Challenges in the automated evaluation of Retrieval-Augmented Generation (RAG) Question-Answering (QA) systems include hallucination problems in domain-specific knowledge and the lack of gold standard benchmarks for company internal tasks. This results in difficulties in evaluating RAG variations, like RAG-Fusion (RAGF), in the context of a product QA task at Infineon Technologies. To solve these problems, we propose a comprehensive evaluation framework, which leverages Large Language Models (LLMs) to generate large datasets of synthetic queries based on real user queries and in-domain documents, uses LLM-as-a-judge to rate retrieved documents and answers, evaluates the quality of answers, and ranks different variants of Retrieval-Augmented Generation (RAG) agents with RAGElo's automated Elo-based competition. LLM-as-a-judge rating of a random sample of synthetic queries shows a moderate, positive correlation with domain expert scoring in relevance, accuracy, completeness, and precision. While RAGF outperformed RAG in Elo score, a significance analysis against expert annotations also shows that RAGF significantly outperforms RAG in completeness, but underperforms in precision. In addition, Infineon's RAGF assistant demonstrated slightly higher performance in document relevance based on MRR@5 scores. We find that RAGElo positively aligns with the preferences of human annotators, though due caution is still required. Finally, RAGF's approach leads to more complete answers based on expert annotations and better answers overall based on RAGElo's evaluation criteria.
Paper Structure (19 sections, 3 equations, 4 figures, 6 tables)

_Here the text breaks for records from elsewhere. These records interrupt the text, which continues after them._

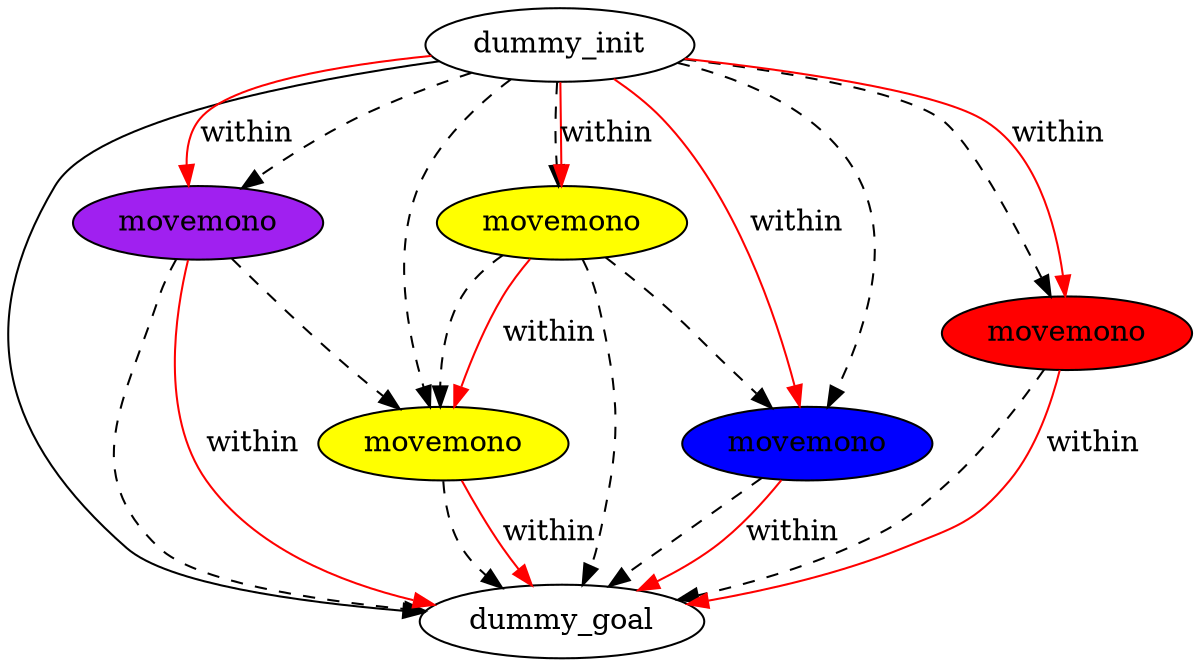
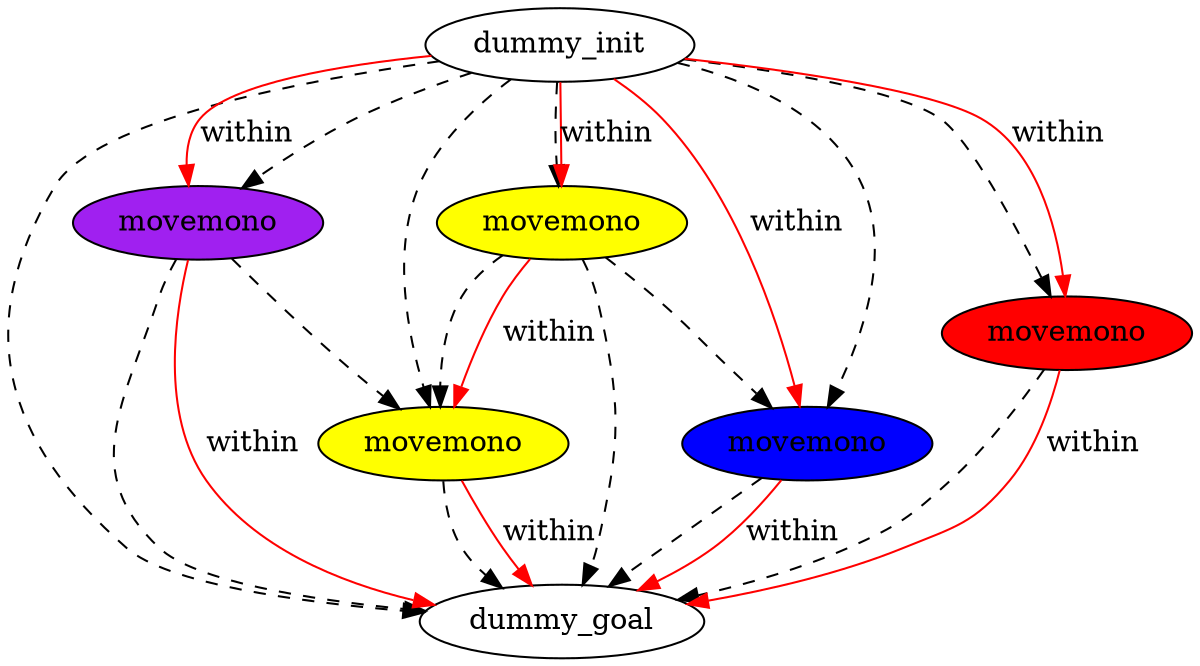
  digraph {
    node [fillcolor=white style=filled]
    edge [color=black style=dashed]
    n1 [label=dummy_init]
    n2 [label=dummy_goal]
    n3 [fillcolor=yellow label=movemono]
    n4 [fillcolor=purple label=movemono]
    n5 [fillcolor=blue label=movemono]
    n6 [fillcolor=red label=movemono]
    n7 [fillcolor=yellow label=movemono]
-   n1 -> n2 [style=solid]
+   n1 -> n2
    n1 -> n3
    n1 -> n4
    n1 -> n4 [color=red label=within style=""]
    n1 -> n5
    n1 -> n5 [color=red label=within style=""]
    n1 -> n6
    n1 -> n6 [color=red label=within style=""]
    n1 -> n7
    n1 -> n7 [color=red label=within style=""]
    n3 -> n2
    n3 -> n2 [color=red label=within style=""]
    n4 -> n2
    n4 -> n2 [color=red label=within style=""]
    n4 -> n3
    n5 -> n2
    n5 -> n2 [color=red label=within style=""]
    n6 -> n2
    n6 -> n2 [color=red label=within style=""]
    n7 -> n2
    n7 -> n3
    n7 -> n3 [color=red label=within style=""]
    n7 -> n5
  }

This paper contains 19 sections, 3 equations, 4 figures, 6 tables.

Figures (4)

  • Figure 1: A traditional RAG pipeline compared to a RAGF pipeline. While a traditional RAG agent submits only the original query to the search system, a RAGF agent first generates variations of the user query and combines the rankings induced by these queries into a final ranking using RRF. The resulting top-k passages are fed into the LLM for generating the answer to the user's query.
  • Figure 2: Process for creating synthetic queries. We prompt multiple LLM to generate queries based on existing documents. We include some existing user queries in the prompt as few-shot examples.
  • Figure 3: The RAGElo evaluation pipeline. First, documents retrieved by the agents are evaluated pointwise according to their relevance to the user's question. Then, the agents' answers are evaluated pairwise, using the retrieved relevant documents from both agents as reference.
  • Figure 4: Bland-Altman plot to visualize the comparison between LLM-as-a-judge and expert answers.